Last time, I wrote about how the reductionist logic I used when studying science has benefitted my work as a requirements analyst. However, the benefits of a scientific background in this field don’t stop there. My studies also have also helped me understand how crucial communication and relationships are in requirements elicitation.
The importance of communication in software requirements is obvious, especially if you are eliciting information from stakeholders. If I’m going to write requirements for a million dollar project, where the implementation is crucial to your company’s future success, then you better hope that I understand what you need.
During my time at ArgonDigital, the thing that has become most obvious to me is the value of using visual models. By adding a visual layer of communication, I can significantly reduce the possibility that I miss an important piece of information in my requirements. Eliciting information from someone becomes a lot easier once you put something in front of them; it gives them a place to start the conversation and a path to completion. The team here at ArgonDigital has written extensively on the use of visual models, some of which you can find here.
I believe that my background in science has helped me with this type of communication. If you take multiple courses in psychology and biology, sooner or later you’ll start to apply that knowledge to both yourself and others. My science background has given me significant experience in the analysis and understanding of the communication between two entities.
An organism is truly an incredible and complex thing. At all levels, whether the organism or molecular levels, there will always be some sort of communication in order to carry out functions necessary for survival.
One concept that illustrates this communication is the concept of gene regulation. In gene regulation, certain proteins are produced based on a variety of different factors. For example, in the lac operon, certain proteins are regulated in response to a cell’s need to catabolize lactose. This is influenced by a number of factors, two of most influential being the abundance of both lactose and glucose. The operon determines the availability of both energy sources through a series of mechanisms, and decides whether or not it will spend resources creating proteins to import and catabolize the lactose.
The two energy sources have a relationship when it comes to the regulation of the lac operon. The goal of a student who studies gene regulation is to understand these relationships and the effect they have on one another, while understanding how the information is communicated. This “goal” is very similar to a goal I had on a recent project.
We needed to build requirements for a system that would be implemented to report a bank’s projected financial data. The first part of this exercise was to understand why it was being done, which was easy enough. The next part was figuring what needed to be done. Soon enough, it became obvious that this was not as simple as “take data object X and project it out nine quarters.”

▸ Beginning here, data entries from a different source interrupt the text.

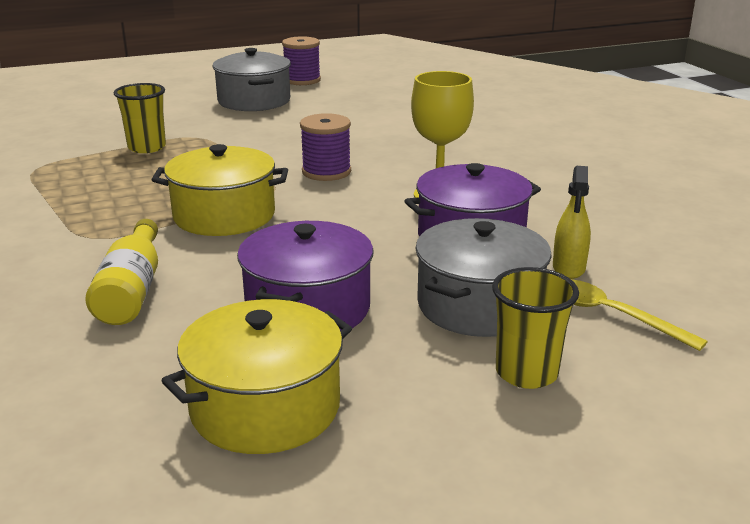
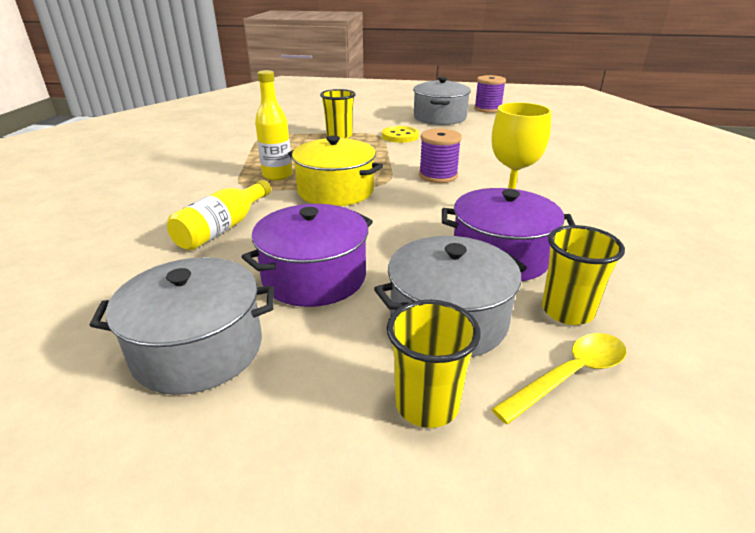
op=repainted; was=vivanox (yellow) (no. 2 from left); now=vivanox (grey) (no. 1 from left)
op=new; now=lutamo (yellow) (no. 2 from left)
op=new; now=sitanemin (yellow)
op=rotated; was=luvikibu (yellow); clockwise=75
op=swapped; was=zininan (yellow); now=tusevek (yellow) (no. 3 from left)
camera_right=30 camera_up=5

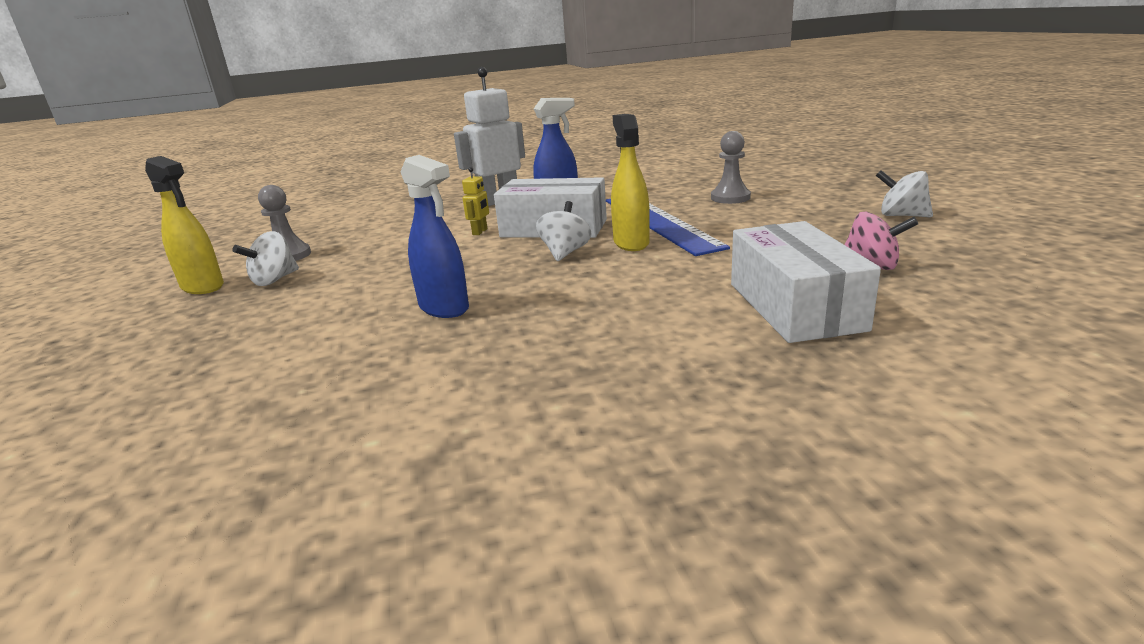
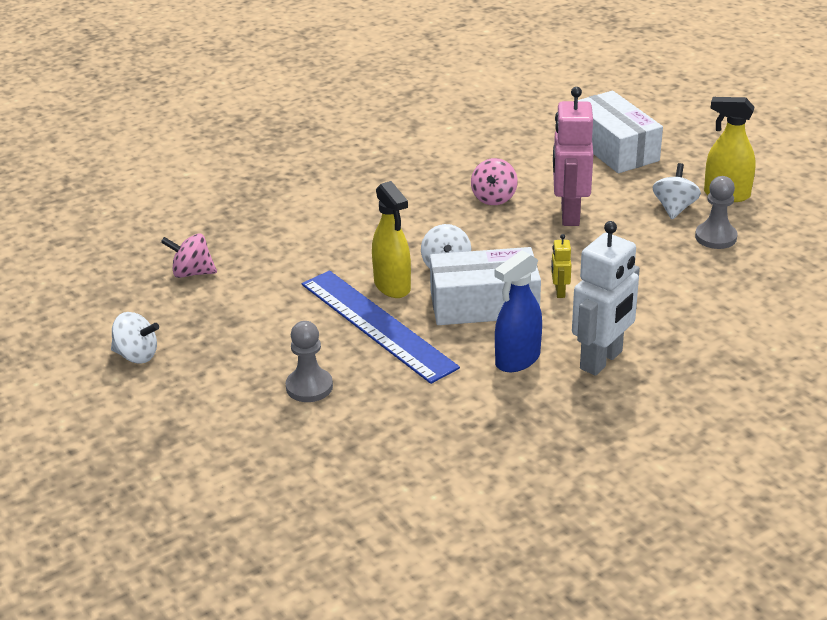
op=swapped; was=zininan (blue) (no. 1 from left); now=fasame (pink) (no. 2 from left)
op=new; now=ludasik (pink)
op=shifted; was=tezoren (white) (no. 2 from left)
camera_right=160 camera_up=10

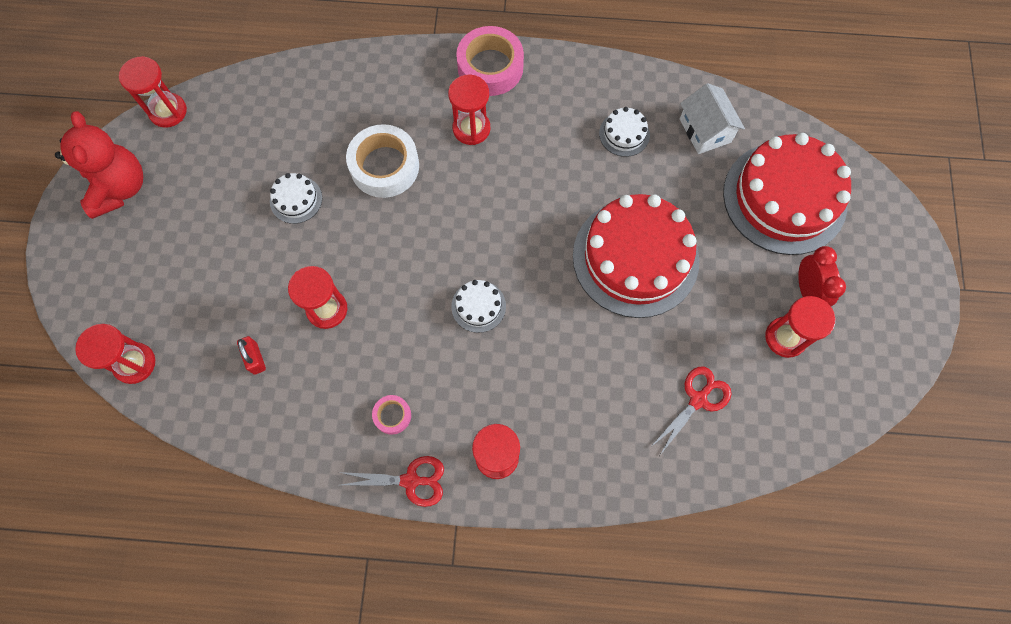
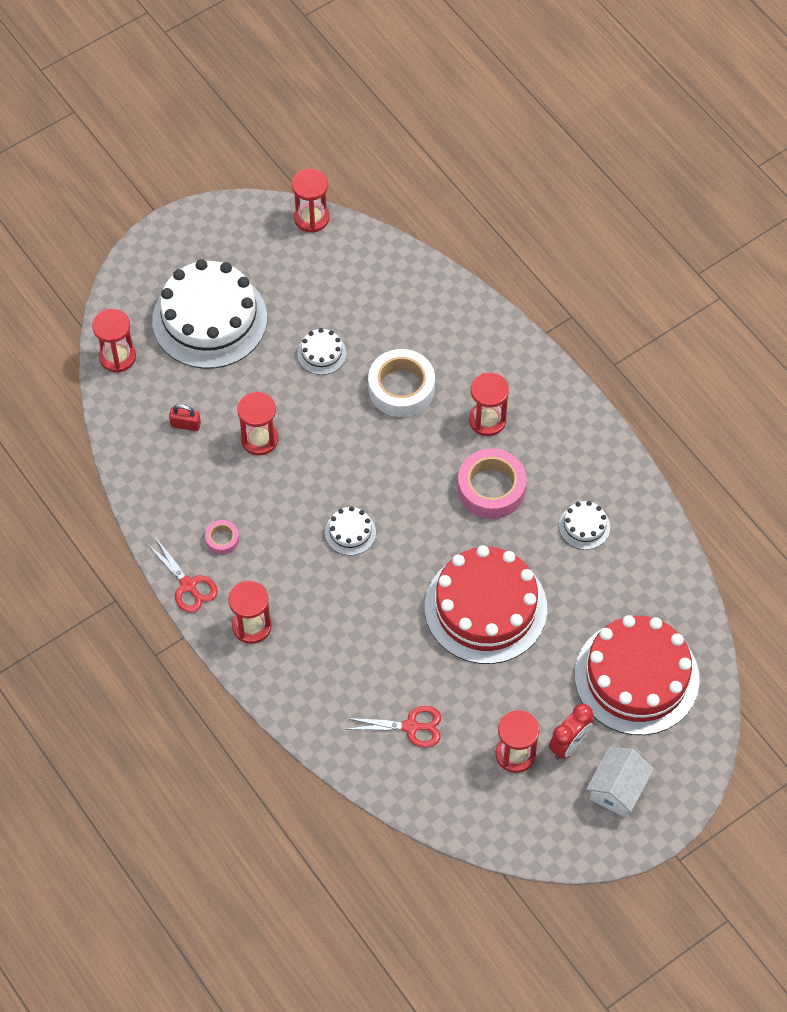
op=new; now=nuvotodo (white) (no. 1 from left)
op=rotated; was=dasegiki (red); clockwise=75
op=shifted; was=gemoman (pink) (no. 2 from left)
op=shifted; was=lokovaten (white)
op=gone; was=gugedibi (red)
camera_right=50 camera_up=-10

Some data objects were influenced by others, the result of a whole report sub-schedule would be dependent on what happened in another. We also had the added challenge of aggregating data from multiple entities to a single holding company. Because of my background in science, I understood that there were relationships that had to be defined, and that I had to figure out what would happen to data object X if data object Y had been put under certain conditions.
Understanding some of the interconnectivity of nature has been one of the more beneficial results of my education. Fortunately, if the past is any indication of the future, it will be beneficial in my career as well.